= Hans Marchand =

German linguist (1907–1978)

Hans Marchand (Krefeld, 1 October 1907 – Genoa, 13 December 1978) was a German linguist. He studied Romance languages, English and Latin, and after fleeing Germany in 1934 was a lecturer of linguistics at Istanbul, Yale University, and Bard College. From 1957 to 1973 he was a professor at the University of Tübingen.

Marchand published works on linguistic phenomena occurring in languages such as English, French, Turkish and Italian, but became famous in his discipline for his theories on word-formation in the English language. Linguists following his approach are called Marchandeans.
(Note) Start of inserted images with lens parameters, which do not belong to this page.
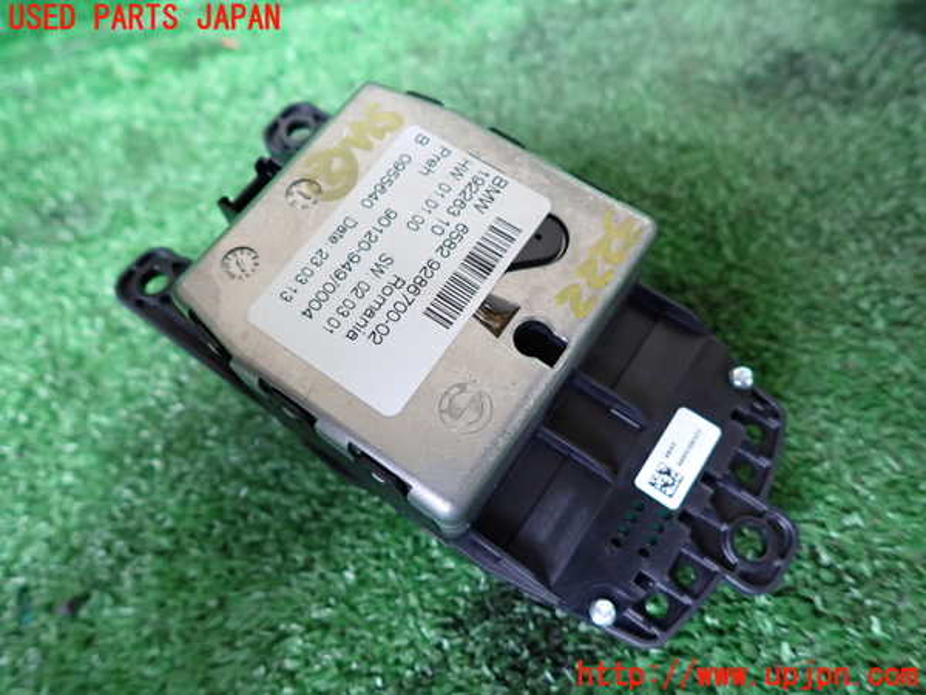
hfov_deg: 69.4
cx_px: 463
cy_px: 348
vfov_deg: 54.9
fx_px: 669
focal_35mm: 25
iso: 320
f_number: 2
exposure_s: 1/30
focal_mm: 4.5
Marchand wrote much of what would become The Categories and Types of Present-Day English Word-Formation (1960) "while in internal exile in Turkey in an Anatolian village from 1944 to 1945, under threat of repatriation to Germany". Decades after the publication in 1969 of the second, greatly expanded (and much more widely cited) edition, it was still being cited approvingly in the morphology literature: "has remained the authoritative description of English word-formation", a "meticulous volume", a "milestone monograph", a "monumental volume . . . likely to continue to be widely used as a reference book".

==Publications==
- The Categories and Types of Present-Day English Word-Formation. A Synchronic-Diachronic Approach. Wiesbaden: Harrassowitz, 1960. At the Internet Archive.
  - 2nd edition, Handbücher das Studium der Anglistik. Munich: C. H. Beck, 1969. At the Internet Archive.